START Given passage

Polish Prime Minister Donald Tusk’s coalition government secured a critical parliamentary confidence vote, surviving 243-210 in the 460-seat Sejm lower house, according to AP News.

Supporters rose to applaud and chant Tusk’s name following the result, which aimed to shore up legitimacy after the opposition’s presidential victory plunged Poland into institutional paralysis. Tusk had personally requested the vote, declaring:

I am asking for a vote of confidence with full conviction that we have a mandate to govern, to take full responsibility for what is happening in Poland.

The move followed his ally Rafał Trzaskowski’s 1 June loss to historian Karol Nawrocki in Warsaw’s mayoral race. Nawrocki now replaces conservative President Andrzej Duda, who repeatedly vetoed Tusk’s reforms.

The presidential shift effectively dooms key coalition pledges like abortion liberalisation and same-sex civil unions, as Poland’s system grants the president veto powers over legislation. With Nawrocki aligned with the Law and Justice (PiS) opposition, Tusk faces near-insurmountable hurdles until parliamentary elections in late 2027.

The victory failed to mask the government’s fragility. Tusk’s unwieldy four-party coalition struggled with internal divisions, exacerbated by the surging popularity of national-oriented forces. During the confidence debate, lawmaker Grzegorz Braun vandalised an LGBTQ+ equality exhibition in parliament corridors, tearing down posters and trampling them.

END Given passage
START The data

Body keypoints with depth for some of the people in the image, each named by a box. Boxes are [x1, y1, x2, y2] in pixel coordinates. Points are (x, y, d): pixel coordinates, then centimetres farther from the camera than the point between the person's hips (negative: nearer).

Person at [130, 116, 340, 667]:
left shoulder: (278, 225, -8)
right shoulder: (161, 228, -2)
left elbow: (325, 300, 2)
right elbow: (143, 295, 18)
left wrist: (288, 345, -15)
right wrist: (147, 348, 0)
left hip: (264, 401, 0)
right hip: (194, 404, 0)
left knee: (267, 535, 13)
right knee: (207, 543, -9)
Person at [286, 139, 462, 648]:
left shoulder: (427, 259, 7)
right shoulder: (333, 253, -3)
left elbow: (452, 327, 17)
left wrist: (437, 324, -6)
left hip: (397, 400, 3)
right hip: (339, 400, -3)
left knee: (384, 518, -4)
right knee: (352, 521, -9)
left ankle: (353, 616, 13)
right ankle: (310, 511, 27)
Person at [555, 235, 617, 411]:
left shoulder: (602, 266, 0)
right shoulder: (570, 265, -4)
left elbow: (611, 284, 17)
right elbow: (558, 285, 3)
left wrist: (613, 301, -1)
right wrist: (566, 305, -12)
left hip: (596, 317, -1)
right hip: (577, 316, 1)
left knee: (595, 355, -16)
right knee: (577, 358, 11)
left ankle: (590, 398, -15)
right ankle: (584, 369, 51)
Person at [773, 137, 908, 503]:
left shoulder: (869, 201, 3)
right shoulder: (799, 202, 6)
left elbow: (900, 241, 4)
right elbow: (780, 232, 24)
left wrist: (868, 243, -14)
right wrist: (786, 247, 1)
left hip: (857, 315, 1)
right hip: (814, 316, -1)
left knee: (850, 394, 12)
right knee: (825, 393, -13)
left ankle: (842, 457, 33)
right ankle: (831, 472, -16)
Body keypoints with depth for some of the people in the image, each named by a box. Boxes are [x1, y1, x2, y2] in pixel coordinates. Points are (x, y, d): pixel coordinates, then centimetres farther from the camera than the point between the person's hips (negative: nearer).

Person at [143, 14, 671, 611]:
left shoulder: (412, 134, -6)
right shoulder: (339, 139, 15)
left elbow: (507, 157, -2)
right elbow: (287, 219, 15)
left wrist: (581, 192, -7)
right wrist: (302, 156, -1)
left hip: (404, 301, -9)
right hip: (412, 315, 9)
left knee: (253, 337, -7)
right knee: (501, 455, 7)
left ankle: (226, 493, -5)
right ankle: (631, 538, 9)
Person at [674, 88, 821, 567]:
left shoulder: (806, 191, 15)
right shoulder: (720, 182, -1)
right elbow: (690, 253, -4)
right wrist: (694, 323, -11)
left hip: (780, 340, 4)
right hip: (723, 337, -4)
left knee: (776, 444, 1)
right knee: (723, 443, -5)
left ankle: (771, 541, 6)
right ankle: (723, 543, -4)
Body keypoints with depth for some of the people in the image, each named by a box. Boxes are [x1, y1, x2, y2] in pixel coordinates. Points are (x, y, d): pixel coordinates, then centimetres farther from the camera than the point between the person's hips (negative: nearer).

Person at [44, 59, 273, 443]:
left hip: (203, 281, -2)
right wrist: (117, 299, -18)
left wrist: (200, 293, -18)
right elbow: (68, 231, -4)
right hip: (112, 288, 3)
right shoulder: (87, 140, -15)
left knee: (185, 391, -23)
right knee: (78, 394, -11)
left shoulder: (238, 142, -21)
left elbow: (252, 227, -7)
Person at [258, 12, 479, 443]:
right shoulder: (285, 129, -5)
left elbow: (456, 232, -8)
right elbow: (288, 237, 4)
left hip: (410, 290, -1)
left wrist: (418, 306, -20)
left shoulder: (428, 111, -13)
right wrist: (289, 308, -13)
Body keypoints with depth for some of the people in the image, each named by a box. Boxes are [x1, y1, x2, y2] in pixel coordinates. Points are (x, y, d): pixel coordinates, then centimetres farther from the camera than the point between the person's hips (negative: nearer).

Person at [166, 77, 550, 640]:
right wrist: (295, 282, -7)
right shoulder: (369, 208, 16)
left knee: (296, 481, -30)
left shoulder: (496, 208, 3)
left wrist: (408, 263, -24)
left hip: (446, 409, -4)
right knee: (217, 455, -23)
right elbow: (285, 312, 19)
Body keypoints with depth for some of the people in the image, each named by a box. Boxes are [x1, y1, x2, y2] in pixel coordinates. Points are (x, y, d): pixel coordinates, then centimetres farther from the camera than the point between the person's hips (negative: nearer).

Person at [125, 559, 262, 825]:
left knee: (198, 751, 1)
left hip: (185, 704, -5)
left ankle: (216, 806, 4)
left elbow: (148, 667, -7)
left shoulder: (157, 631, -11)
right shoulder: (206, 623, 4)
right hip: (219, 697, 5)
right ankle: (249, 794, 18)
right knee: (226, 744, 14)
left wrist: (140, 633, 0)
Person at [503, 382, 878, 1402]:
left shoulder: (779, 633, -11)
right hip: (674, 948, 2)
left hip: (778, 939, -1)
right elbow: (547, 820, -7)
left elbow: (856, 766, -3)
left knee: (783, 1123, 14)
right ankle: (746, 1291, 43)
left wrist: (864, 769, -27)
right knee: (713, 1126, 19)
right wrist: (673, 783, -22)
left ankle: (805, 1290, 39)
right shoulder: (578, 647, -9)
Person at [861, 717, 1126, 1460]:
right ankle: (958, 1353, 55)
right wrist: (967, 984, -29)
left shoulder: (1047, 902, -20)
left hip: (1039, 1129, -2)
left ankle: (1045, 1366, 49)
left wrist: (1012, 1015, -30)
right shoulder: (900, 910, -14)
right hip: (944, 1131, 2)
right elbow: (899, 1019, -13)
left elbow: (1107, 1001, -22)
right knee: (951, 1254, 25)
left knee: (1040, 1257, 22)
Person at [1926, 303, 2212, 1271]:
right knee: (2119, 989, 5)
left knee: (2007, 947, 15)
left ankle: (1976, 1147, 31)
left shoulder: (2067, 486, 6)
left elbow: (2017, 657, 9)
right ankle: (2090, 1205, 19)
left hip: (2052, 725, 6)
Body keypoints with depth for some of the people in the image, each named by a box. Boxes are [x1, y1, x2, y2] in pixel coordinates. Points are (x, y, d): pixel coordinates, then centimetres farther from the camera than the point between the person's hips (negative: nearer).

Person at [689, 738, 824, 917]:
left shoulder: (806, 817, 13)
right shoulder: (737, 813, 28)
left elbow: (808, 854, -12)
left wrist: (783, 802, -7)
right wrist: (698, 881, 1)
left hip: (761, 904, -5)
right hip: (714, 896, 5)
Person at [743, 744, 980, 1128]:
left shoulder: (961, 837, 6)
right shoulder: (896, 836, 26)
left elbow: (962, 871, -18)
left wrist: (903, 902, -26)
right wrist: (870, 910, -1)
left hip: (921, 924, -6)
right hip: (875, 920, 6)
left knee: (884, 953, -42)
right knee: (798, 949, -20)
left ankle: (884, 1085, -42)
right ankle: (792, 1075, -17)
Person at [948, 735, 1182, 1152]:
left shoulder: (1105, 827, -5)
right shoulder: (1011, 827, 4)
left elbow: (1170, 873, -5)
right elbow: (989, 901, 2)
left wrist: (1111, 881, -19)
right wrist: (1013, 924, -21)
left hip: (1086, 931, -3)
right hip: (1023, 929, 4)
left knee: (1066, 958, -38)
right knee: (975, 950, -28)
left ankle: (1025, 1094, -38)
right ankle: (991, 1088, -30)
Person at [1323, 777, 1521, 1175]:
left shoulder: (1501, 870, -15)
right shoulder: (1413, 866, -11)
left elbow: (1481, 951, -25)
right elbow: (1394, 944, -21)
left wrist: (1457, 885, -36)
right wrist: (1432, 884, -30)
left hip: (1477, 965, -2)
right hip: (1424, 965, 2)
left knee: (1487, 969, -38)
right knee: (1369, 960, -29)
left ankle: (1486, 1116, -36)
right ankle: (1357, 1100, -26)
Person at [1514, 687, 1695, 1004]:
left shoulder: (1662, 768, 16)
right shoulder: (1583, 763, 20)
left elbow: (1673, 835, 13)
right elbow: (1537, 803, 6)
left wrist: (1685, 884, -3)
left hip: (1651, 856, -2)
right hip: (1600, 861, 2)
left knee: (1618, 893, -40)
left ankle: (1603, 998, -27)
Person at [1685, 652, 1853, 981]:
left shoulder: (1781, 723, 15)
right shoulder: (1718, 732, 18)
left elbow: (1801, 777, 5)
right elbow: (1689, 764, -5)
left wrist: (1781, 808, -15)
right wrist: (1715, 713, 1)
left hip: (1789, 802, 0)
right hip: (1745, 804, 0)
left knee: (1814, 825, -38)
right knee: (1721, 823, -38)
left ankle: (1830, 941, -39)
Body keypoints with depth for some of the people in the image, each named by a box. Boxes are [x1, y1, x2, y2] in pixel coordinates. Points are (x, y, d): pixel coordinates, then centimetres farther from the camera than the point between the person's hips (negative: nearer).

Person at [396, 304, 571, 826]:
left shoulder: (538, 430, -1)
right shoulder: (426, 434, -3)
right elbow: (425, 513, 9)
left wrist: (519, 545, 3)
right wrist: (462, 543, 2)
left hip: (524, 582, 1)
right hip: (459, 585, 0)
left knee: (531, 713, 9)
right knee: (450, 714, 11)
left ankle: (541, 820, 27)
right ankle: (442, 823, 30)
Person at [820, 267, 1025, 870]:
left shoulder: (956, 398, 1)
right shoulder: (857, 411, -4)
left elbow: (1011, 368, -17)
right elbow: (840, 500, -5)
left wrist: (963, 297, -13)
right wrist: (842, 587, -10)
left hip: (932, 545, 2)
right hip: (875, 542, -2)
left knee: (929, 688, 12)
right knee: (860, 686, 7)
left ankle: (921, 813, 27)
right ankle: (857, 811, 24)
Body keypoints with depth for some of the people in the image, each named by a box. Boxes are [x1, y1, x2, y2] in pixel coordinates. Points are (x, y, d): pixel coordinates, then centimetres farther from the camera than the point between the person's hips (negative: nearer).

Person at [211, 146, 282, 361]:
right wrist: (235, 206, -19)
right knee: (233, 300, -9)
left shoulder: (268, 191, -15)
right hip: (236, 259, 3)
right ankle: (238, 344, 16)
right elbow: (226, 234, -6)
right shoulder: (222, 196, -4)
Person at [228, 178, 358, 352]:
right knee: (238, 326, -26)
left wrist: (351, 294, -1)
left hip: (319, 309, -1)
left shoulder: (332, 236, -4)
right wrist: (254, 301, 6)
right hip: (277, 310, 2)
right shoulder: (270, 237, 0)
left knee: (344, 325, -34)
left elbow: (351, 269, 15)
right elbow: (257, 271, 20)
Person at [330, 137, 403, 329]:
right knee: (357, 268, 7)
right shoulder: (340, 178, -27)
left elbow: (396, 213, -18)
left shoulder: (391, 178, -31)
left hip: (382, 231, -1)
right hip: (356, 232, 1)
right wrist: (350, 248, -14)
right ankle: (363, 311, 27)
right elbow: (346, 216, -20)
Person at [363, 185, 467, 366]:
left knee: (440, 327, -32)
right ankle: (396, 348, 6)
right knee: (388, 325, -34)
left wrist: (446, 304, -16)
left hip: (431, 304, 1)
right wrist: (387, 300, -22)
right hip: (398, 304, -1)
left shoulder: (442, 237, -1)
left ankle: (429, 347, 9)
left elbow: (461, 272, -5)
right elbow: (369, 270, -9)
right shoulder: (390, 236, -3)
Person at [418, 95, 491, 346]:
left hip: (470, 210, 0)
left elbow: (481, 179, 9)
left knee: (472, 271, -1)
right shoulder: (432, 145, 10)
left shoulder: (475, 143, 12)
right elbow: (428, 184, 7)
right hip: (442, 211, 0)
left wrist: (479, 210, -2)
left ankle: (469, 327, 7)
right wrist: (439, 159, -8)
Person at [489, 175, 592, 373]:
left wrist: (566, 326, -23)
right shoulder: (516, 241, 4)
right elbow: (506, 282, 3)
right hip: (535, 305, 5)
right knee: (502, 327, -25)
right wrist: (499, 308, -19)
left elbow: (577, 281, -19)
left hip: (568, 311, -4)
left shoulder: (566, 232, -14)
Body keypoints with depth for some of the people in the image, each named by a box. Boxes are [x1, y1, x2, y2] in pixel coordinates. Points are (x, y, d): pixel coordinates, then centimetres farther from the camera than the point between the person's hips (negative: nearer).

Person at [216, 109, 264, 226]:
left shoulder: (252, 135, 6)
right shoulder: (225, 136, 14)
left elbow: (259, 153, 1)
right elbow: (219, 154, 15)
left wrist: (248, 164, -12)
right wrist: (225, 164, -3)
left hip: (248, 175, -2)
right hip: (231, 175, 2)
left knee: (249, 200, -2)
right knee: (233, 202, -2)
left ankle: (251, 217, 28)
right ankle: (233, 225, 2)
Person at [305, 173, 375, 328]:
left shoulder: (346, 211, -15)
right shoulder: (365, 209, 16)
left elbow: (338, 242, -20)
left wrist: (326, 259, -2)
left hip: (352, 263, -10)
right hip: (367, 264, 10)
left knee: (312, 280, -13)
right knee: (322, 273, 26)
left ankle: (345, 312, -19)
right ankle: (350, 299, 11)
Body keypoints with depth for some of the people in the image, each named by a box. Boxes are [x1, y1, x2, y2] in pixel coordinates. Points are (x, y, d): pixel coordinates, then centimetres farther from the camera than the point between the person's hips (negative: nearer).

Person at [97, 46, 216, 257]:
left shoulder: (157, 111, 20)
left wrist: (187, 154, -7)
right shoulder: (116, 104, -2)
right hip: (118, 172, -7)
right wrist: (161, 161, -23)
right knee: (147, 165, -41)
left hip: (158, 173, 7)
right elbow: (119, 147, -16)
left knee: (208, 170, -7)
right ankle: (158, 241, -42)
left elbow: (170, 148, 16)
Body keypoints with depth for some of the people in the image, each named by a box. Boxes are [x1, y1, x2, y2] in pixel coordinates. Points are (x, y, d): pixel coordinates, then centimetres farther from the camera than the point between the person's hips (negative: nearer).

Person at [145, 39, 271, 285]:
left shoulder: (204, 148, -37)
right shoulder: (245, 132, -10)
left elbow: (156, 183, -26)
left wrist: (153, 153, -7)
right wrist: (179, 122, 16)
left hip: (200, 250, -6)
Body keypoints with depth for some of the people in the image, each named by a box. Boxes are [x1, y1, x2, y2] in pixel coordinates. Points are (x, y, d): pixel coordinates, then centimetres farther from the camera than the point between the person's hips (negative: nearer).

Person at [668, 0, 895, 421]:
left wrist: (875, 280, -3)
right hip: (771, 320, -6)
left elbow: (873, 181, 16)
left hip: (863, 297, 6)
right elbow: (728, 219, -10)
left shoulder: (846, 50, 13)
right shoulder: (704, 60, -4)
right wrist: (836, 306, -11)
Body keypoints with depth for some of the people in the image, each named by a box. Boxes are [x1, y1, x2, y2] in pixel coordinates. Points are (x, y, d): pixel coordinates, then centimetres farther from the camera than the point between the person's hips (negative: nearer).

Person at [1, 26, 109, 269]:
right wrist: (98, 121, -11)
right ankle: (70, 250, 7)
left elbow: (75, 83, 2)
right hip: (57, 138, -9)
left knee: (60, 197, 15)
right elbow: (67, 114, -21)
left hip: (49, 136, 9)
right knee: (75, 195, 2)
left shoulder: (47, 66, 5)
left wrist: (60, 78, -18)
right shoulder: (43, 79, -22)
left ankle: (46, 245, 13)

END The data

### About this exercise
Extend the article on Tusk's confidence vote beyond its final sentence. The lines above are not required.

### Expected answer
Braun, a presidential candidate who won 6% of first-round votes in May, previously made headlines in 2023 for dousing Hanukkah candles with a fire extinguisher in the same chamber. Parliament Speaker Szymon Hołownia condemned Braun’s “vandalism,” vowing to restrict his access.

He does these things precisely to make himself famous. This is not the first time that Mr. Braun has committed vandalism on the premises of the Chancellery of the Sejm. I do not understand why there is still no indictment.

Defiantly declaring “I don’t know the word surrender,” the 68-year-old prime minister announced a July cabinet reshuffle with “new faces” and a June appointment of a government spokesperson to unify the coalition’s messaging.

I know the taste of victory, I know the bitterness of defeat, but I don’t know the word surrender.